Either with multiple combined queues mapped to a single NAPI, or having
separate Rx/Tx NAPIs.

No strong preference on which function we modify (netif_napi_add vs the
IRQ setting helper) but I think we need to take the index as an
explicit param, rather than try to guess it based on another ID.
The queue ID will match 95% of the time, today. But Intel was
interested in "remapping" queues.
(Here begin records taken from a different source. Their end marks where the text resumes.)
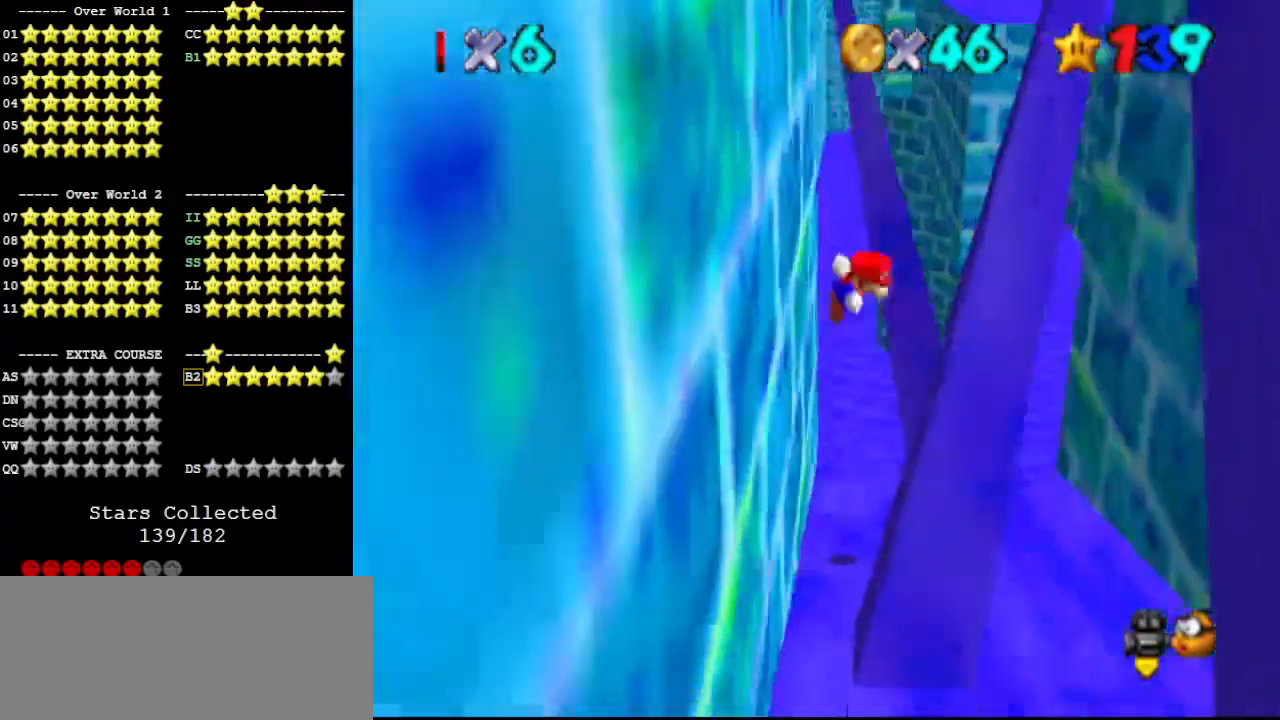
{"dt_ms": 500, "buttons": [], "left_stick": "up", "events": [[33, "left_stick", "right"], [100, "left_stick", "up-right"], [200, "A", "up"], [200, "left_stick", "up"]]}
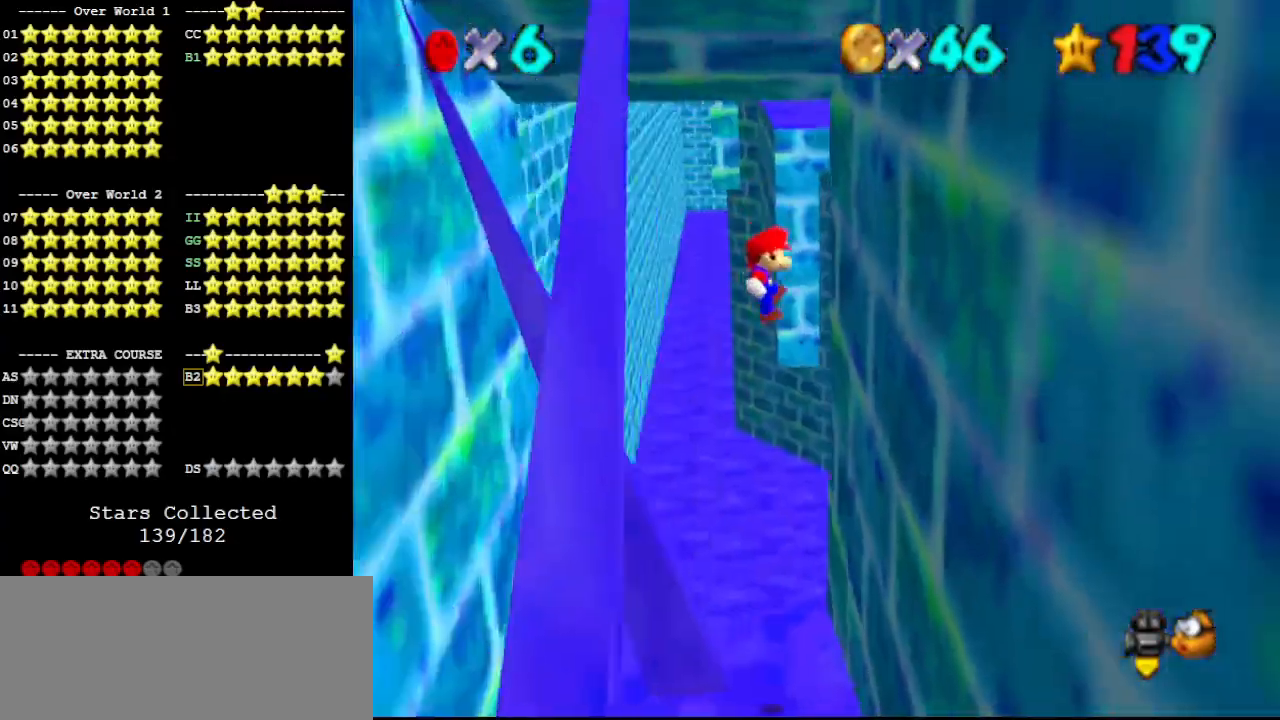
{"dt_ms": 500, "buttons": [], "left_stick": "left", "events": [[233, "A", "down"], [267, "left_stick", "up-left"], [333, "A", "up"], [367, "C_UP", "down"], [367, "left_stick", "left"], [500, "C_UP", "up"]]}
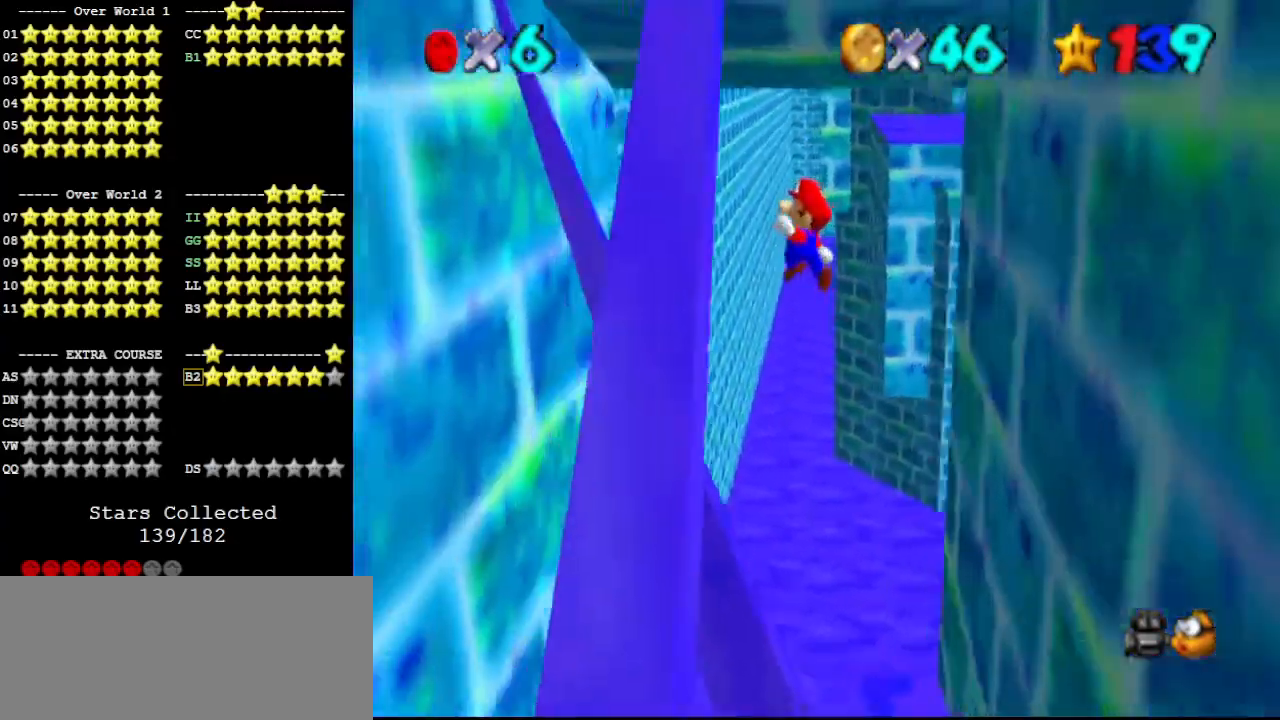
{"dt_ms": 500, "buttons": ["A"], "left_stick": "right", "events": [[267, "left_stick", "down-left"], [433, "A", "down"], [467, "left_stick", "right"]]}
And we all think about a queue API...
So using queue ID is going to cause problems down the road.

> Locally I kinda of hacked up something simple that:
> - Allocates napi_storage in net_device in alloc_netdev_mqs
> - Modifies netif_queue_set_napi to:
> if (napi)
> napi->storage = dev->napi_storage[queue_index];
>
> I think I'm still missing the bit about the
> max(rx_queues,tx_queues), though :(

You mean whether it's enough to do

napi_cnt = max(txqs, rxqs)

? Or some other question?

AFAIU mlx5 can only have as many NAPIs as it has IRQs (256?).
Look at ip -d link to see how many queues it has.
We could do txqs + rxqs to be safe, if you prefer, but it will
waste a bit of memory.

> > Index would basically be an integer 0..n, where n is the number of
> > IRQs configured for the driver. The index of a NAPI instance would
> > likely match the queue ID of the queue the NAPI serves.
>
> Hmmm. I'm hesitant about the "number of IRQs" part. What if there
> are NAPIs for which no IRQ is allocated ~someday~ ?
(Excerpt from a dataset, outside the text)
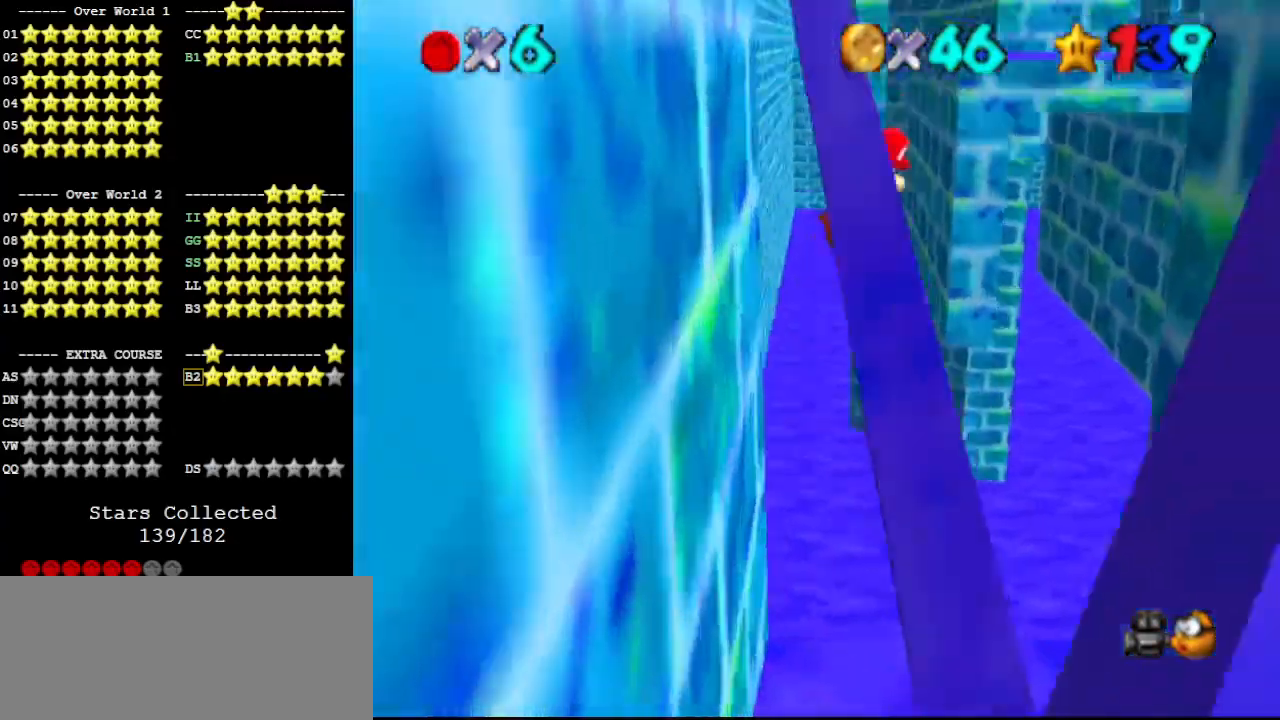
{"dt_ms": 500, "buttons": [], "left_stick": "up", "events": [[33, "A", "up"], [33, "left_stick", "up-right"], [133, "C_LEFT", "down"], [200, "C_LEFT", "up"], [233, "C_LEFT", "down"], [300, "left_stick", "up"], [333, "C_LEFT", "up"]]}
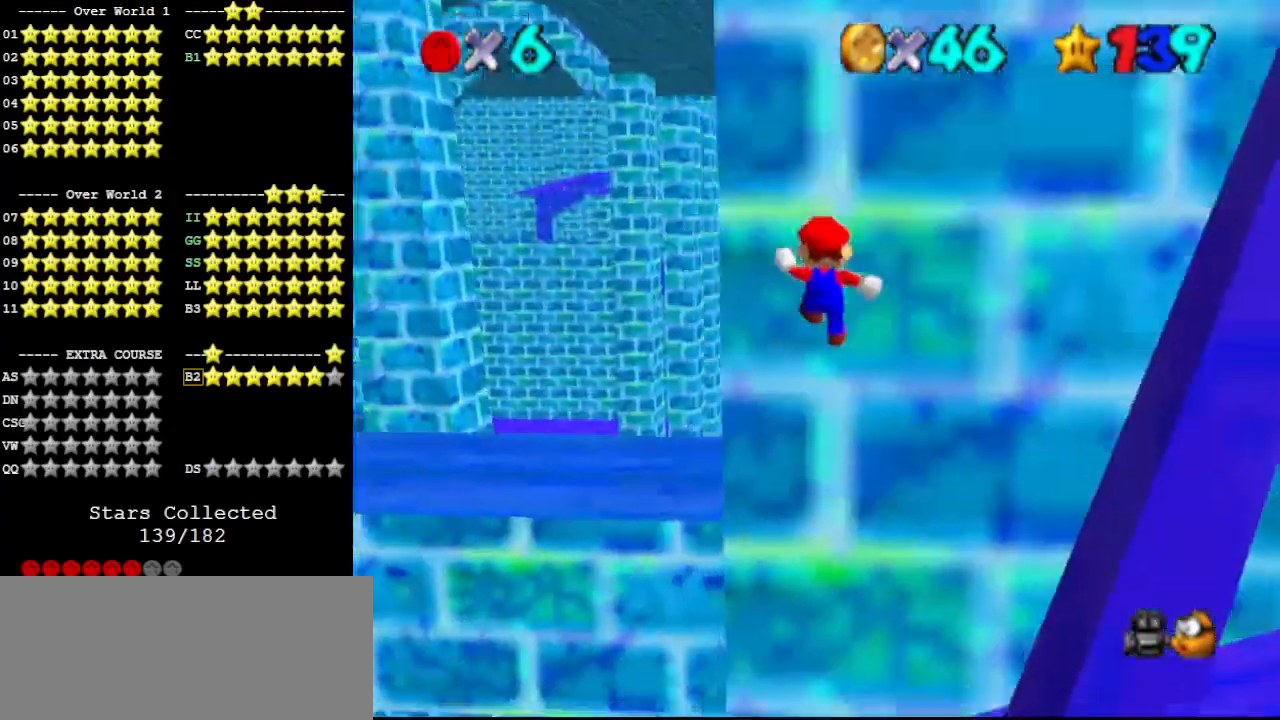
{"dt_ms": 500, "buttons": [], "left_stick": "down", "events": [[133, "A", "down"], [133, "left_stick", "down"], [333, "A", "up"]]}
A device NAPI without an IRQ? Whoever does something of such silliness
will have to deal with consequences. I think it's unlikely.

> It seems like (I could totally be wrong) that netif_queue_set_napi
> can be called and work and create the association even without an
> IRQ allocated.
>
> I guess the issue is mostly the queue index question above: combined
> rx/tx vs drivers having different numbers of rx and tx queues.

Yes, and in the future the ability to allocate more queues than NAPIs.
netif_queue_set_napi() was expected to cover such cases.

> > We can then allocate an array of "napi_configs" in net_device -
> > like we allocate queues, the array size would be max(num_rx_queue,
> > num_tx_queues). We just need to store a couple of ints so it will
> > be tiny compared to queue structs, anyway.
> >
> > The NAPI_SET netlink op can then work based on NAPI index rather
> > than the ephemeral NAPI ID. It can apply the config to all live
> > NAPI instances with that index (of which there really should only
> > be one, unless driver is mid-reconfiguration somehow but even that
> > won't cause issues, we can give multiple instances the same settings)
> > and also store the user config in the array in net_device.
> >
> > When new NAPI instance is associate with a NAPI index it should get
> > all the config associated with that index applied.
> >
> > Thoughts? Does that makes sense, and if so do you think it's an
> > over-complication?
>
> I think what you are proposing seems fine; I'm just working out the
> implementation details and making sure I understand before sending
> another revision.

If you get stuck feel free to send a link to a GH or post RFC.
I'm adding extra asks so whether form of review helps.. :)